With the help of MODDE 13.1 software from Sartorius AG (Goettingen, Germany) possible correlations between different formulation aspects and the chosen responses were calculated. The PLGA termination (acid or ester), polymer load and drug load were chosen as factors, while viscosity, initial and final drug release, initial and final solvent release and degradation of the polymer were chosen as responses.

3. Results

3.1. Viscosity of ISFI Solutions

A comparison of ISFI solutions prepared from PLGA grades 502 and 502H reveals a significant difference in viscosity (see Figure 1). The utilization of 502H in comparison to 502 resulted in an augmentation of viscosity by a factor of two. A consistent decline in viscosity was observed as the amount of active ingredient increased, up to a maximum drug load of 7.5%, irrespective of the polymer grade. However, this effect was not observed when working with lower polymer concentrations, as evidenced by the 15% PLGA content.

3.2. Glass Transition Temperature of ISFI

In addition to the viscosity, the Tg provided further insight into the impact of increased drug loading on implant structure (see Table 1). Consequently, a decrease in the Tg was observed after seven days of release testing with increasing drug content. A substantial alteration in Tg was not detected by the PLGA termination or polymer content.

3.3. Impact of Variable pHs of Artificial Urine

Preliminary analysis revealed that oxybutynin, when formulated as a free base, exhibited a markedly diminished burst release in comparison to its hydrochloride salt formulation (see Figure S1). It is imperative to examine the pH-dependent release behavior, as it is instrumental in determining the pH of the release medium and its impact on the drug release kinetics. This examination was conducted within the physiologically relevant range of pH 4 to 8 for an ISFI with RG 502 (30% polymer content and 7.5% drug load, Figure 2). The burst release, which occurred within 24 h, was distinctly visible at pHs 4 and 6, while being nearly absent at pH 8. However, the continuous release until day 7 was comparable in all three cases. Conversely, polymer degradation was accelerated with increasing pHs, although this phenomenon occurred at a rate 2 to 3 times slower than the drug release.

3.4. Variation of Drug Load in the ISFIs

A correlation was observed between the final cumulative amount of drug released after 7 days and the initial drug load. As the dosage of the pharmaceutical compound increased, the final cumulative amount of the drug released after seven days increased until it reached a dosage of 7.5%. Subsequent to the administration of a drug load that constituted 7.5% of the total dosage, there was no further augmentation in the release (see Figure 3). However, a general tendency of lower drug loads leading to slower release was observed. This finding indicates that the release from ISFIs containing 1.5% of the drug is 1.5-fold slower than the release from ISFIs containing 7.5% of the drug.
While the solvent release exhibited a significantly accelerated rate in comparison to the drug release, the occurrence of accelerated solvent release was also found to be drug-load dependent. This accelerated solvent release was observed to be more pronounced in cases involving higher drug loads. It is noteworthy that the amount of solvent released was nearly twofold lower for 1.5% compared to 7.5% drug load.
Polymer degradation was also accelerated by higher drug loads, where the highest lactic acid amount was 33.3% ± 3.7% for the implants with a drug load of 15%, showing a significant difference to the ISFI with 1.5% and 3% drug load after 7 days. In this instance, linear curve progressions were observed.

◆ **EXERCISE TASKS**:
1 - Based on the ISFI results excerpt, decide whether each statement agrees with it. Answer yes or no for each and quote the deciding words. (a) Using PLGA grade 502H instead of 502 doubled the viscosity. (b) PLGA termination caused a substantial change in Tg. (c) Burst release was nearly absent at pH 8.
2 - In the ISFI results excerpt, substitute "glass transition temperature" for "Tg" and write out the part that opens with the words containing "3.2. Glass Transition" and closes with "or polymer content.".
3 - Extend the ISFI results excerpt, picking up after its final sentence on linear curve progressions.
The rows that come next are not needed.

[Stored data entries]

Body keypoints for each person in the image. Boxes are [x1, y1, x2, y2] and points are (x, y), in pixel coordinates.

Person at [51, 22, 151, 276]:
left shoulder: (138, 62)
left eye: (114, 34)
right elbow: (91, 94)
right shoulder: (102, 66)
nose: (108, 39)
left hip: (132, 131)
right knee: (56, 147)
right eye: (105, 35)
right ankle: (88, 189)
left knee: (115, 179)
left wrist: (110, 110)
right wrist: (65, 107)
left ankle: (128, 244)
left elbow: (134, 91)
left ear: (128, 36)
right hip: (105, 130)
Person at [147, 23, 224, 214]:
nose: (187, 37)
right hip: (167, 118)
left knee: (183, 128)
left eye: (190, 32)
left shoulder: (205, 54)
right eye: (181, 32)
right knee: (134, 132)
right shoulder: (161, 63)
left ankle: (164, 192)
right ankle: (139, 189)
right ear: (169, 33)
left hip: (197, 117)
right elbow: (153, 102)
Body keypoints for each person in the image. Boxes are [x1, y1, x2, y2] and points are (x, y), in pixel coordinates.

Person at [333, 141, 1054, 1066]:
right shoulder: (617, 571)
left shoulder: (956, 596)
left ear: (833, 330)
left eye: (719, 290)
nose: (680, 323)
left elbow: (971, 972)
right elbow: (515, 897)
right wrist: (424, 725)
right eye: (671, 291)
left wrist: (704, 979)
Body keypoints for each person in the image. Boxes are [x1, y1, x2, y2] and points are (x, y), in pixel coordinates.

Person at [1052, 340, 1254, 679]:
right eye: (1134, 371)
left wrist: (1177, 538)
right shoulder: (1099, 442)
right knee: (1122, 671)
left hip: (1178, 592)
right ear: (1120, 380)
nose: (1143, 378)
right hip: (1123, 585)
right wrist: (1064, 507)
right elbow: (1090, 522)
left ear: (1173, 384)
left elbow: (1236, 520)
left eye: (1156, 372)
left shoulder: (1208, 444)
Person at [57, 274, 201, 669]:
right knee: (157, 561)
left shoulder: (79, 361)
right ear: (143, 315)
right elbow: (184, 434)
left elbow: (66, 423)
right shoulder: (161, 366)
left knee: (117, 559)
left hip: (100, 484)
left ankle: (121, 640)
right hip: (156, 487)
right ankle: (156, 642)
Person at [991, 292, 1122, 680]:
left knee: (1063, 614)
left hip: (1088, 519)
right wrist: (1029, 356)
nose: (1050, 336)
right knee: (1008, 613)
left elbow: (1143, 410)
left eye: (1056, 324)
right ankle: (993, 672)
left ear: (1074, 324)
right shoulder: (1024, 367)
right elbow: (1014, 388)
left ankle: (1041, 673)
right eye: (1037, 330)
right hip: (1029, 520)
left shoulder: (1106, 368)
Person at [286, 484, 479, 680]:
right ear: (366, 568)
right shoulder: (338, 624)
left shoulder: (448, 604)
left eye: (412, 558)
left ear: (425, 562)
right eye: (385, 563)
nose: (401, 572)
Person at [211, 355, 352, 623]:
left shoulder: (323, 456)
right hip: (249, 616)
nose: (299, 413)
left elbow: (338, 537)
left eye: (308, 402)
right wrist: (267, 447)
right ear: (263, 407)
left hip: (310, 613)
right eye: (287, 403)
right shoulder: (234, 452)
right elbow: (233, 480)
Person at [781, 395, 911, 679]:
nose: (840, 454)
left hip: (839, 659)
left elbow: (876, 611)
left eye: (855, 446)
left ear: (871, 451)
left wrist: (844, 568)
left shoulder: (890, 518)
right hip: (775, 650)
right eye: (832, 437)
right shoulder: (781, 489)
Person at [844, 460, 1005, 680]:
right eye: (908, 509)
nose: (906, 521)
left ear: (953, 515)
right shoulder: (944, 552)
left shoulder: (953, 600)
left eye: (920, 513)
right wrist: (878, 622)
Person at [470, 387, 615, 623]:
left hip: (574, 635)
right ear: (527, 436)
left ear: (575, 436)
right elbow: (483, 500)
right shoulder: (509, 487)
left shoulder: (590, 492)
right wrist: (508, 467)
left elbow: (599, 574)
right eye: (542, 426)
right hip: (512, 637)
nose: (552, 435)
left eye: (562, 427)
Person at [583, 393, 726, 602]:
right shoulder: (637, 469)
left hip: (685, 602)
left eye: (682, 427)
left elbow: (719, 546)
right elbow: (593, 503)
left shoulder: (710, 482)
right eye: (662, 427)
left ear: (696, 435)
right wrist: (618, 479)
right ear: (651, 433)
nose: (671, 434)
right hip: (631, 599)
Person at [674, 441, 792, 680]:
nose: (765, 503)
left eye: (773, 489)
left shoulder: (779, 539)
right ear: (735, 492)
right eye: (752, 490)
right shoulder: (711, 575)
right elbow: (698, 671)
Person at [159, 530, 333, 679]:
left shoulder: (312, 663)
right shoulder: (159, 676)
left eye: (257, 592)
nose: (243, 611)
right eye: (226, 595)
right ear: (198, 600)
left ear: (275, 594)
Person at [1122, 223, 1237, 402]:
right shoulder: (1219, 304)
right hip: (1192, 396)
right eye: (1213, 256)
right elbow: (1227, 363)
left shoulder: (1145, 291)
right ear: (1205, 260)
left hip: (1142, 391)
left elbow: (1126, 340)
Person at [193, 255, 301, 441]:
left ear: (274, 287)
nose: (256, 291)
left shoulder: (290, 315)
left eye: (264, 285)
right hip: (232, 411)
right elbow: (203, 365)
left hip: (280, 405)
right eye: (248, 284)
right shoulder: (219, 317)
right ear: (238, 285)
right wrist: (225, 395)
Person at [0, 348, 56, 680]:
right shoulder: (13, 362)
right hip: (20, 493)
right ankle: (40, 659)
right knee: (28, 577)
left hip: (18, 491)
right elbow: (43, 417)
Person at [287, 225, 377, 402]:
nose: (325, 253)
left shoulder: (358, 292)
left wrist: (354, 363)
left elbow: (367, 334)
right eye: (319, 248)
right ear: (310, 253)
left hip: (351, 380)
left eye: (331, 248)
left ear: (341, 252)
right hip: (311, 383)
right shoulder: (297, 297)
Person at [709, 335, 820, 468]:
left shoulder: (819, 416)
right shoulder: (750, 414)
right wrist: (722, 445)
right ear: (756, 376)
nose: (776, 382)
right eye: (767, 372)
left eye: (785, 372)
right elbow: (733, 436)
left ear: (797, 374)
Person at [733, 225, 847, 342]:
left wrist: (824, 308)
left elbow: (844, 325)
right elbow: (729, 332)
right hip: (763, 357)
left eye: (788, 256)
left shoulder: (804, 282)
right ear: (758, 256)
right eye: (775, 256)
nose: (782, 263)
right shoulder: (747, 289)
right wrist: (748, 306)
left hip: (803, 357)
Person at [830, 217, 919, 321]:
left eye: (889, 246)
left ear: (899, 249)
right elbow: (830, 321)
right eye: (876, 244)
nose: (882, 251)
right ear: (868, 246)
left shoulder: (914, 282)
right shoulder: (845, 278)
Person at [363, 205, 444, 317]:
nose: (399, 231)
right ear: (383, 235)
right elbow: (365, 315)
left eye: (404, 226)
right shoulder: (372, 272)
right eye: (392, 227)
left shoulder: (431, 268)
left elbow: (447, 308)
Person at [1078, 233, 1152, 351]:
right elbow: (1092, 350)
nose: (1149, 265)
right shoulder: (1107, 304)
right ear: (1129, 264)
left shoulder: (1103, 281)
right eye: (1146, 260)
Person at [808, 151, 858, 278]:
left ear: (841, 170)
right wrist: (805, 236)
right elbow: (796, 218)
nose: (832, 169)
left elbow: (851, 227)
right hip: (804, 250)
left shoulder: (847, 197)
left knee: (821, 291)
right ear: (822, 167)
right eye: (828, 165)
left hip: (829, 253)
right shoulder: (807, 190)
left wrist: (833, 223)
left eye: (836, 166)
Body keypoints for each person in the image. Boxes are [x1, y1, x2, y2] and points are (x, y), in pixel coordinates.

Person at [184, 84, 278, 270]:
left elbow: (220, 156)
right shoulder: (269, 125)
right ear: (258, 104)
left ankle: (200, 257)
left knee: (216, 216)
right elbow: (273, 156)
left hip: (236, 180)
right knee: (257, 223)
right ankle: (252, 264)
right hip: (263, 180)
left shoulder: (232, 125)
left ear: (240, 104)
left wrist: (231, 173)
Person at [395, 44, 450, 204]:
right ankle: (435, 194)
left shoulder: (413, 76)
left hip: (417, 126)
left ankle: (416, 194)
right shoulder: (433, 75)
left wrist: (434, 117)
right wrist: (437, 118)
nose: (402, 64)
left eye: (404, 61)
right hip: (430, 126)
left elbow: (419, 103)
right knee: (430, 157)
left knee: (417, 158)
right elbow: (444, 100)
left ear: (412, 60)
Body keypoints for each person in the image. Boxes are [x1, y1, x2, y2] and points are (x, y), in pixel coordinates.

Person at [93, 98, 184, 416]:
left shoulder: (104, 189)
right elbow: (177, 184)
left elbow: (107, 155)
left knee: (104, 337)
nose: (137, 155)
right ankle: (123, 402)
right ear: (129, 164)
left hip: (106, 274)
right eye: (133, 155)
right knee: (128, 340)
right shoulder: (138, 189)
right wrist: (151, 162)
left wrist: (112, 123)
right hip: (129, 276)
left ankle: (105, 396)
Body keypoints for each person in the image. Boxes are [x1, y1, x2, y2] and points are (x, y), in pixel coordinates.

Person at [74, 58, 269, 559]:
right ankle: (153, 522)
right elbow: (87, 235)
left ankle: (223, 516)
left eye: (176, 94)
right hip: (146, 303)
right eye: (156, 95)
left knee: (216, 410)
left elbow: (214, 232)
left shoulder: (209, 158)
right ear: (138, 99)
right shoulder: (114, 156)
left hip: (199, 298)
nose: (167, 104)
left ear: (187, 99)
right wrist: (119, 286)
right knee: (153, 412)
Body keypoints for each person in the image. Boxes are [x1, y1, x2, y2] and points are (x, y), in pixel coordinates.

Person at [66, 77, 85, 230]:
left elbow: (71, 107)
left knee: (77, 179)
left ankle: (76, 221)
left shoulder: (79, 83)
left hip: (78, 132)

◆ **EXPECTED RESPONSES**:
1 -
(a) Yes: "The utilization of 502H in comparison to 502 resulted in an augmentation of viscosity by a factor of two."
(b) No: "A substantial alteration in Tg was not detected by the PLGA termination or polymer content."
(c) Yes: "The burst release, which occurred within 24 h, was distinctly visible at pHs 4 and 6, while being nearly absent at pH 8."

2 -
3.2. Glass Transition Temperature of ISFI

In addition to the viscosity, the glass transition temperature provided further insight into the impact of increased drug loading on implant structure (see Table 1). Consequently, a decrease in the glass transition temperature was observed after seven days of release testing with increasing drug content. A substantial alteration in glass transition temperature was not detected by the PLGA termination or polymer content.

3 -
3.5. Influence of Polymer Grade and Content

A substantial decrease in burst release was observed in the 502 group, in contrast to the findings in the other combinations (see Figure 4). This outcome is indicative of a significant reduction in drug content. Following a period of seven days, the final levels of the released drug exhibited a greater influence from the drug content than from the polymer type. This resulted in approximately 65% of the drug being released for the 7.5% drug load, and slightly higher values, approximately 40%, for the 1.5% drug load.
The degradation rate of the polymer was marginally augmented in the presence of 502H in comparison with 502. Nevertheless, the impact of the drug load proved to be more pronounced than that of the polymer type. Initial findings indicated that the 502H variant exhibited faster solvent release; however, subsequent analysis revealed that the drug load exerted a more substantial influence on these results compared to the polymer type. It is noteworthy that with low drug load and end-capped PLGA, more than 50% of the solvent remained within the ISFI over the entire experimental period of 7 days.
A decline in polymer content within the ISFI typically resulted in an enhancement of burst release, irrespective of the utilized polymer (Figure 5). However, the impact of polymer concentration on the final cumulative drug release was only observed with 502H: a reduction in polymer load resulted in a higher final cumulative oxybutynin release of 99.0% ± 3.6% compared to implants with 30% polymer load (71.5% ± 5.9%). Contrary to expectations, release experiments with 502 demonstrated negligible differences when the polymer content was reduced from 30% to 15%. With regard to polymer degradation, neither the polymer content nor the polymer type exhibited a significant impact. The solvent release was found to be distinctly impacted by the polymer concentration. While low polymer content (15%) resulted in comparable solvent release for both polymer types, high polymer content (30%) resulted in distinctly quicker and complete solvent release with 502H.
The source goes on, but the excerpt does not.